Und schreitest voran in ferne Länder, den Blick in die Wolken, mit offenem Mund, und trägst das Kreuz voran, tastenden Fußes. Es ist ein steifes Gefühl im Innern, aber das Metall hat sich langsam erwärmt und deine Körpertemperatur erreicht, was macht, dass du es bald nicht mehr so spürst. Und nach einiger Zeit denkst du, dies sei dein normaler Zustand, und du lachst sogar wieder. Ja, du kannst, denkst du, vor lauter Lachen dein Maul gar nicht zukriegen und merkst nicht mehr, dass der Schwertgriff es offen hält. So gehst du weiter und lachst vor dich hin, ständig, und deine Kameraden lachen auch alle. Du wanderst zwischen den Toten herum, und zwischen den zerstörten Dörfern, und lachst in den Himmel. Und wenn es kracht, und blitzt und schreit, dann lachst du auch. Du kommst aus dem Lachen gar nicht mehr heraus. Ohne dich selbst zu verletzen. Tödlich zu verletzen. Und wenn dich dann die Kugel trifft und du hintenüber fällst, schlitzt dich das Schwert von innen auf und nagelt dich auf der Erde fest. Und der Schwertgriff schaut aus deinem lachend erstarrten Maul wie ein Grabkreuz. Die Augen blicken nun geradeaus in den Himmel.

Armins Vater hat die Kugel nicht erwischt. Sonst säße er nicht in seinem Sessel. Vermutlich hat er einigen anderen zum Ehrengrabe verholfen, dort am Wolgastrand. Wie auch immer. Regungslos die Steppe schweigt. Und still lauscht der Wind.

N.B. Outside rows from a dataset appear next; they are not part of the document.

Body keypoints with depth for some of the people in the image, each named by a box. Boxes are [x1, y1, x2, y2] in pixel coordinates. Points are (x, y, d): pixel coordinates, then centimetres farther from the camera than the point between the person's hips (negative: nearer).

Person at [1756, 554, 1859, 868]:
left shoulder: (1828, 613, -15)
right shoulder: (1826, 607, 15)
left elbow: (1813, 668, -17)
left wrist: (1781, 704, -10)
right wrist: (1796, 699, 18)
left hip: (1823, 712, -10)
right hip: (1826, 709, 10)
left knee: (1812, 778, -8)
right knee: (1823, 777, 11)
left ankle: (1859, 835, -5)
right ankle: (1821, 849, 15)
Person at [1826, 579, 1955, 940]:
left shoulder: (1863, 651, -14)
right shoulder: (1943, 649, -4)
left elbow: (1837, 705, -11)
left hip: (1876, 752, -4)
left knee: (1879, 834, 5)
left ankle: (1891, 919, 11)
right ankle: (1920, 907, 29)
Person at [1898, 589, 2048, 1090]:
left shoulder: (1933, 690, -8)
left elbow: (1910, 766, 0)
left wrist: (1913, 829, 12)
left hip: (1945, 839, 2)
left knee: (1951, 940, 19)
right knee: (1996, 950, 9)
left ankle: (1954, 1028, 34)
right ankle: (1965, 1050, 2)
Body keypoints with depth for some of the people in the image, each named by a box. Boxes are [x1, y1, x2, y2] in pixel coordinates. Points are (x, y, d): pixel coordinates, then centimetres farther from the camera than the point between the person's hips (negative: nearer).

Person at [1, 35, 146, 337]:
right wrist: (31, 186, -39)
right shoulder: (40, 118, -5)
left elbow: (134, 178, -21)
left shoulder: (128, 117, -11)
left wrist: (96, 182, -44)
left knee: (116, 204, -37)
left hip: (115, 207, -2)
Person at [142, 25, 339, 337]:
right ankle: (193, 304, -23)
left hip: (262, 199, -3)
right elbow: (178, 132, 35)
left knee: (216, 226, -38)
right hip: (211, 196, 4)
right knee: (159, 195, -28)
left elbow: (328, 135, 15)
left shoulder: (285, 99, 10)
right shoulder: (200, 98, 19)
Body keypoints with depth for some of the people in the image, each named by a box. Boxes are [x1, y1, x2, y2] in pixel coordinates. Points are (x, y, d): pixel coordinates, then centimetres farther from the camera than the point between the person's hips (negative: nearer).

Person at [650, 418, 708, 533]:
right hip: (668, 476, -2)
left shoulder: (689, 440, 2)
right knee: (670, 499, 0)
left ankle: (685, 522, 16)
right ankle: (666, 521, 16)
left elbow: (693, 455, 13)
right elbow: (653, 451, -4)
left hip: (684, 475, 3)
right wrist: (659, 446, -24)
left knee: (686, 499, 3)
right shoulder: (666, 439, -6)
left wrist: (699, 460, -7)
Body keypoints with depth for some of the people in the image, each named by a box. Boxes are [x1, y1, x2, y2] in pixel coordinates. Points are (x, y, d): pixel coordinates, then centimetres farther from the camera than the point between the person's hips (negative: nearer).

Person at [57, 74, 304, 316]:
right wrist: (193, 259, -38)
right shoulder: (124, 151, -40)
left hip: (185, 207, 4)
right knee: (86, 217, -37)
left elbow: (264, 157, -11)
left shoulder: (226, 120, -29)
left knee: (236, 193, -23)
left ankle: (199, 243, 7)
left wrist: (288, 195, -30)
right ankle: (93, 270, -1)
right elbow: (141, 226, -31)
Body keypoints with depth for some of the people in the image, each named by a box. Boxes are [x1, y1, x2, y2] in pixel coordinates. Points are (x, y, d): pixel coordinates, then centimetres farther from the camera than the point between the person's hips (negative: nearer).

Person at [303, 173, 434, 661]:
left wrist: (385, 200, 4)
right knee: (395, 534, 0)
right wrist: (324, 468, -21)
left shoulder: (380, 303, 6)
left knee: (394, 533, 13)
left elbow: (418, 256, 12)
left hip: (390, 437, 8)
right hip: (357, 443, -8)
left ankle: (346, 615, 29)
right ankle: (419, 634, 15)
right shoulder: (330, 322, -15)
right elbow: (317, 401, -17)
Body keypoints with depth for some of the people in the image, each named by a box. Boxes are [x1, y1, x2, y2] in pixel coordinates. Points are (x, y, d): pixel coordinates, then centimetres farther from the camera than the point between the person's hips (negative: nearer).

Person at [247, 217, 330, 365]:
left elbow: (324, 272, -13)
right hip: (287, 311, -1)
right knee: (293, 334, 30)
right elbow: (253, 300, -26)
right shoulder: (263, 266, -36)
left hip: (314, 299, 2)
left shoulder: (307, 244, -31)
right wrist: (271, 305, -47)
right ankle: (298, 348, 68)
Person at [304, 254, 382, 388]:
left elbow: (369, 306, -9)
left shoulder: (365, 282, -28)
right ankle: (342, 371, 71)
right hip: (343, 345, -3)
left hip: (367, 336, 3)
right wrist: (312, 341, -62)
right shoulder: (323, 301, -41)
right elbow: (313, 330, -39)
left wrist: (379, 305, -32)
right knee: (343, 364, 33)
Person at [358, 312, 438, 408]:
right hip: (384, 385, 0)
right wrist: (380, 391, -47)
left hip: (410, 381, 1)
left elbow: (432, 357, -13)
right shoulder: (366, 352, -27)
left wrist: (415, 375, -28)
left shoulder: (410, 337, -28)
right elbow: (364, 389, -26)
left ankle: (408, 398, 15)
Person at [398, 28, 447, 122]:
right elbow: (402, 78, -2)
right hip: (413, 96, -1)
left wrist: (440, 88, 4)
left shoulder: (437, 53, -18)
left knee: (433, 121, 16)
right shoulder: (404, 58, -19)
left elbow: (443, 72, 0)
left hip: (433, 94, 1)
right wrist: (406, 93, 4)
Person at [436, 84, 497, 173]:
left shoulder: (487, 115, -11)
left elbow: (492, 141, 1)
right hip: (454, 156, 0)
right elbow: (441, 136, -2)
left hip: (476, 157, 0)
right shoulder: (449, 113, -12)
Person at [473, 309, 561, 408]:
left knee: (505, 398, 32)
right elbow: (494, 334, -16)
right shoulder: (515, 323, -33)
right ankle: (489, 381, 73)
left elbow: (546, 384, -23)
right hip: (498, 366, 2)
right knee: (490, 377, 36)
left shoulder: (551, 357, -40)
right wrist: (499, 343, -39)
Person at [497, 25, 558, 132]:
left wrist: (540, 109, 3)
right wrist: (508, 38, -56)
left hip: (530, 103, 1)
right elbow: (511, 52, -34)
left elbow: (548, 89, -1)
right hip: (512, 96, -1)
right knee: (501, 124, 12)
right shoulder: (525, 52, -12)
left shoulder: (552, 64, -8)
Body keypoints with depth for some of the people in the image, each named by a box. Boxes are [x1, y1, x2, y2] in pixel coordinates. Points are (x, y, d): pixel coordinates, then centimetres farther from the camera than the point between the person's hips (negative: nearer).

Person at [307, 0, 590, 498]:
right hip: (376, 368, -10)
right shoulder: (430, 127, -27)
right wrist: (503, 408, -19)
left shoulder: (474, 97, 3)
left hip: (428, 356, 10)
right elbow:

Seitdem er zurück ist, besteht er darauf, Schuhwerk von verschieden Paaren zu tragen. So sitzt er dort im Sessel mit den Tretern, die nicht zueinander passen, und sagt nichts. Vielleicht hat er ja noch das Schwert im Schlund. Aber der Mund ist zu. Vielleicht ist der Griff abgebrochen. Der Mund ist jedenfalls zu, und wird so schnell nicht geöffnet. Bewegen tut er sich auch nicht viel. Vielleicht, um eine Verletzung durch die Schwertklinge zu vermeiden. Wer weiß. Jedenfalls braucht er nicht mehr gehen, in dem Zustand. Der Sessel hält ihn.

Als Arno Nimra jung war, wollte er Artist werden. Vielleicht sogar ein Schwertschlucker. Man weiß es nicht mehr genau. Alles wartet nun darauf, dass der alte Artist das Schwert wieder herauszieht, aus seinem Maul, und alle endlich Beifall spenden können und „großartig!“ rufen dürfen. Sie warten sehnsüchtig darauf, und halten schon lange den Atem für den begeisterten Aufschrei zurück. Sie wären regelrecht erlöst, und danach gäbe es ein großes Fest zu Ehren aller Akrobaten auf dieser Welt. Doch irgendetwas ist schief gegangen bei seinem Kunststück. Warum auch immer.

Nun sitzt Armins Vater im Sessel und lauscht den Piepmätzen. Und das ist wichtiger als alles andere. Es sei ihm gegönnt. Eines Tages wird er seinen Mund öffnen. Und dann wird eine ganze Schar dieser Vögelchen kommen, über ihm schweben, mit ihren Schnäbeln in seinen Mund ragen, die alte Klinge mit vereintem Flügelschlagen aus seinem Körper ziehen und damit davonfliegen, im Himmel über der Steppe verschwinden und sie irgendwo in einen Vulkanschlund fallenlassen, wo sie sich zischend mit der glühenden Lava vereinen und in ihre Bestandteile auflösen wird. Und dann wird der alte Artist seinen Mund zuklappen und die Augen auch.